DiCamillo returns to S. Tahoe as temp attorney
By Kathryn Reed
Former South Lake Tahoe City Attorney Cathy DiCamillo is back on the payroll.
She started this week as interim deputy city attorney. She will be working for Nira Feeley, who is interim city attorney until Tom Watson takes the helm July 8. Feeley will be going out on maternity leave about a week later for three months. DiCamillo will be on board that entire time. She is making more than $7,000 per month.
“With Cathy’s extensive legal background and experience, she is able to pick up any of our cases fairly effortlessly and will provide the city as well as Nira and Tom leading the City Attorney’s Office with high-level legal assistance far better than bringing in another new and temporary attorney,” City Manager Nancy Kerry told Lake Tahoe News. “For example, I know that (Wednesday) she was reviewing redevelopment/successor agency dissolution matters. As deputy city attorney her day-to-day work assignments will be directed by the interim city attorney and/or city attorney.”
The irony is that when DiCamillo worked for the city the first time she was deemed to not have enough redevelopment experience. That is when then City Manager Dave Jinkens hired outside legal counsel to help with such matters.
DiCamillo was the city attorney for about a decade before retiring in June 2009. During a 2008 closed session DiCamillo received a less than favorable evaluation by the City Council. Months later she submitted her resignation.
Previously, she had worked for attorney Lew Feldman.
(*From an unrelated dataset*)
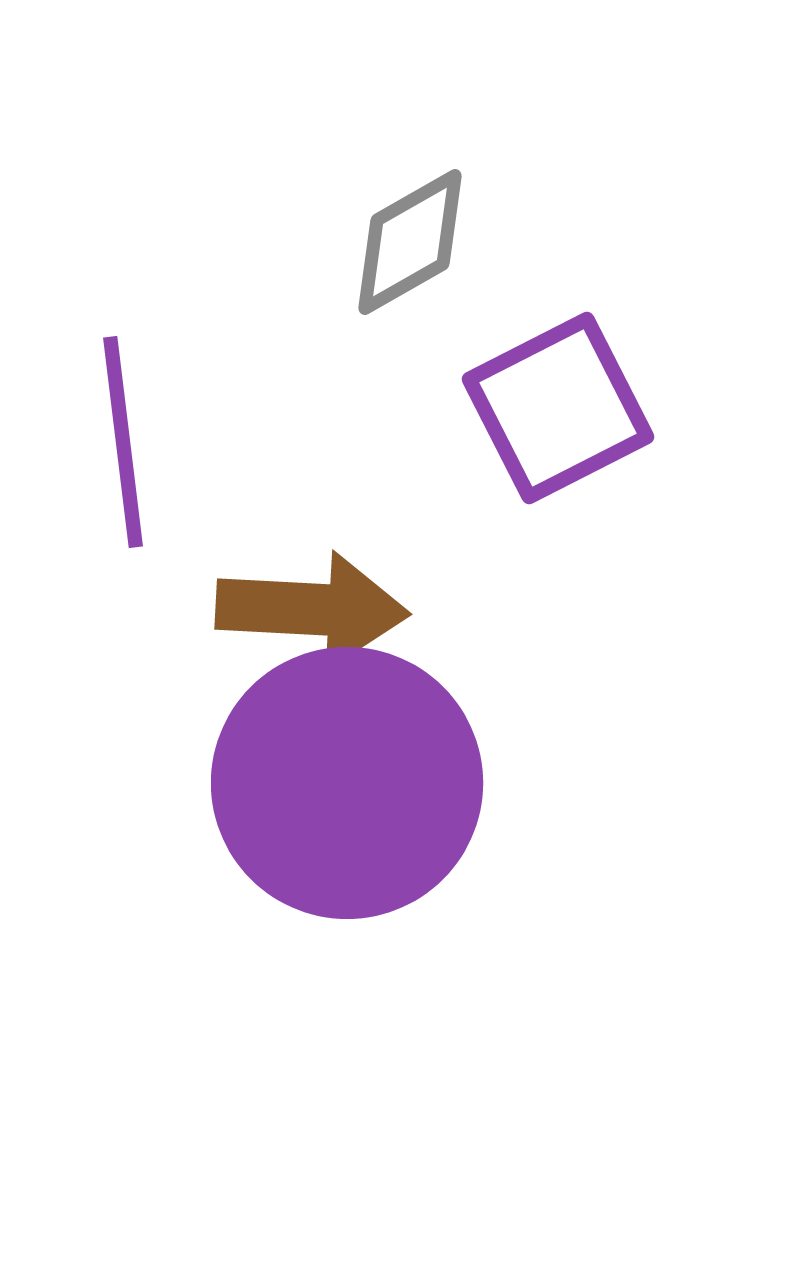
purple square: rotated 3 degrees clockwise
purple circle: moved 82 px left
He is the attorney who from the get-go and to this day is representing the developers for the Chateau project. (That project will be on the June 11 City Council meeting.)
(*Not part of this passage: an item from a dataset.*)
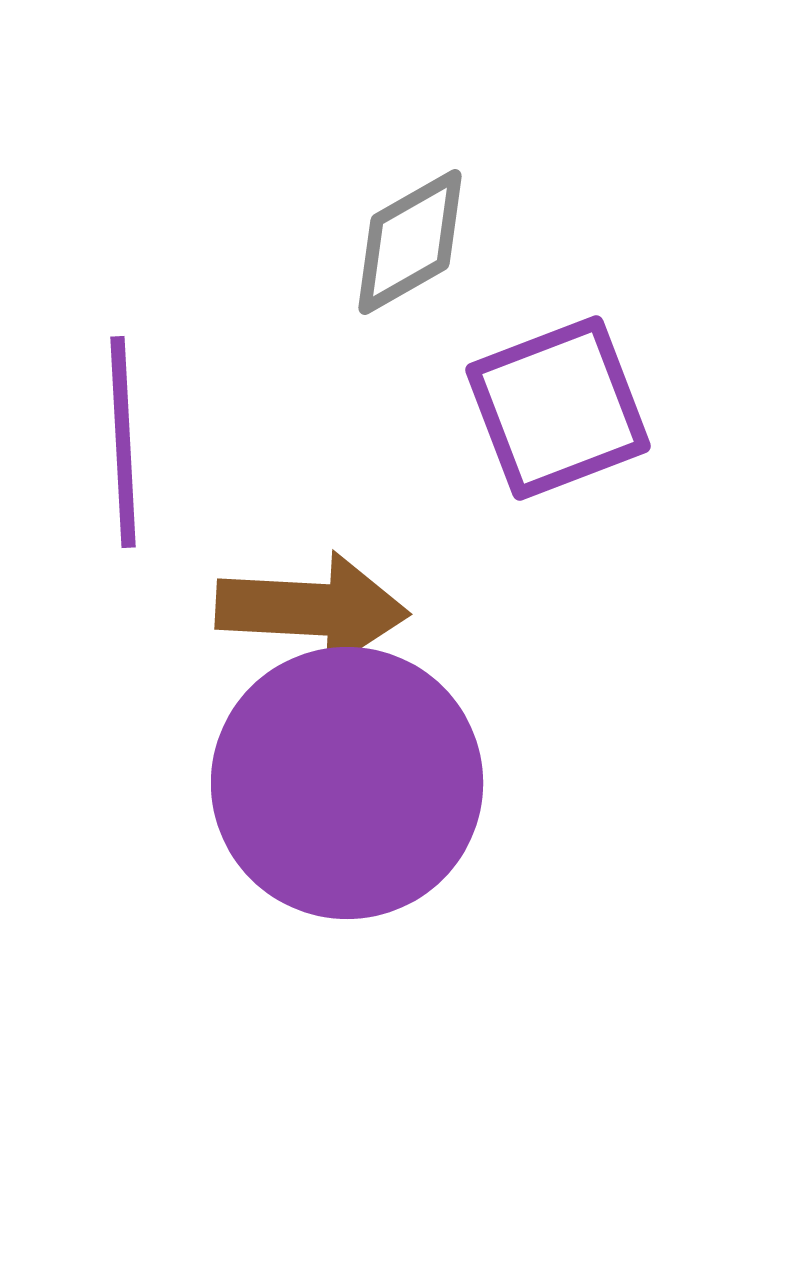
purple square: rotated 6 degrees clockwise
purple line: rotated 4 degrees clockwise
Feeley is the lead attorney on the Chateau project. Kerry said Watson is being briefed on all aspects of it so he will be “up to speed when he officially begins.”
It is not known how much DiCamillo will eventually be involved with the Chateau project. She has nothing to do with the staff report that will be presented Tuesday and she has not been assigned to that project. But she was the city attorney at the time the project was allowed to start without having a consolidated map filed or financing in place.
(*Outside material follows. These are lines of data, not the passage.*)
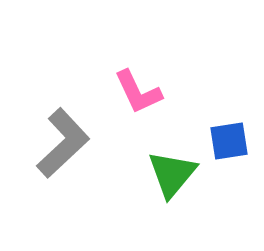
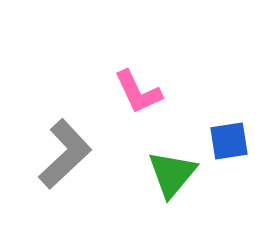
gray L-shape: moved 2 px right, 11 px down
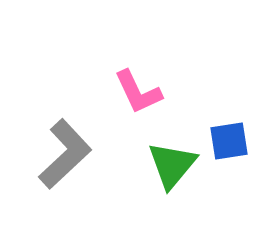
green triangle: moved 9 px up
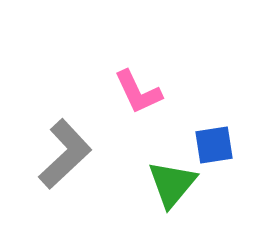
blue square: moved 15 px left, 4 px down
green triangle: moved 19 px down
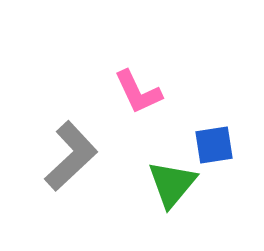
gray L-shape: moved 6 px right, 2 px down
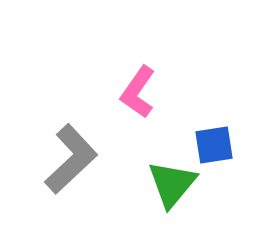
pink L-shape: rotated 60 degrees clockwise
gray L-shape: moved 3 px down
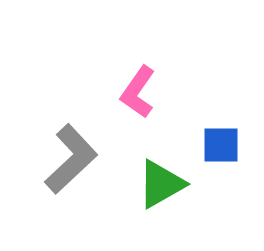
blue square: moved 7 px right; rotated 9 degrees clockwise
green triangle: moved 11 px left; rotated 20 degrees clockwise
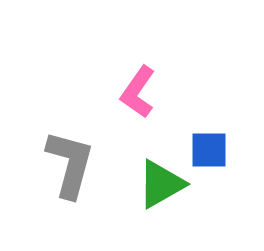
blue square: moved 12 px left, 5 px down
gray L-shape: moved 1 px left, 5 px down; rotated 32 degrees counterclockwise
DiCamillo was also the city attorney when Jaye Von Klug was the city’s redevelopment manager. Von Klug is the one who spearheaded the overspending at the Heavenly Village project that required $7.2 million being “borrowed” from the general fund unbeknownst to the City Council.
Not too complicated of a jigsaw puzzle after all, as the final pieces are fitted in. One essential piece that still can’t be found, that pesky performance bond.
Not a decision I agree with for reasons mentioned above and others. It was not on the agenda so I am wondering how she was appoointed. The city attorney is hired by and works for the council. I guess she is in a different class. She had redevelopment experience when she worked for Feldman and was by his side the whole way through this hole farce.
This Article appears to imply Ms. DiCamillo worked for Lew Feldman when she was associated with Feldman, Shaw & DeVore ( a now defunct firm ). I was also working there at the time. Both Cathy and I left before Lew Feldman got involved with the Chateau Project. Also, Cathy had her own practice when working at FS&D, dealing mainly with business and landlord-tenant law. She was not Lew’s associate attorney, working under him on the Chateau project, as implied. I am sure she will do a good job, based on her experience working as City Attorney. Deb@tahoecivillawyer.com
Deb,
I think you inferred that reference. I didn’t get that at all from this story. All one has to do is the math. Cathy started at the city in 1999 (as can be deducted by this story) and the convention center project wasn’t anything more than talk at that time.
But the team is now all assembled. That should be worrisome for everyone on both sides of the state line.
The best thing for the City, any municipality for that matter, is to stay out of legal trouble. But this city cannot seem to stay clear of such. One day, the City will pick a fight it cannot win. Somebody will litigate against the City and they (the City) will lose miserably. When that happens, it will be Chapter 9 for them. Take one look at what happened to Mammoth Lakes for a prime example of government out of control, being taken to the woodshed by private enterprise. And did anyone lose their jobs in government? Not a single one. But the plaintiff in that case never gave up and forced Mammoth Lakes into bankruptcy.
BUY the way Tom Davis !!! Who, whom, what and when did who sign that big check for $7.2 million.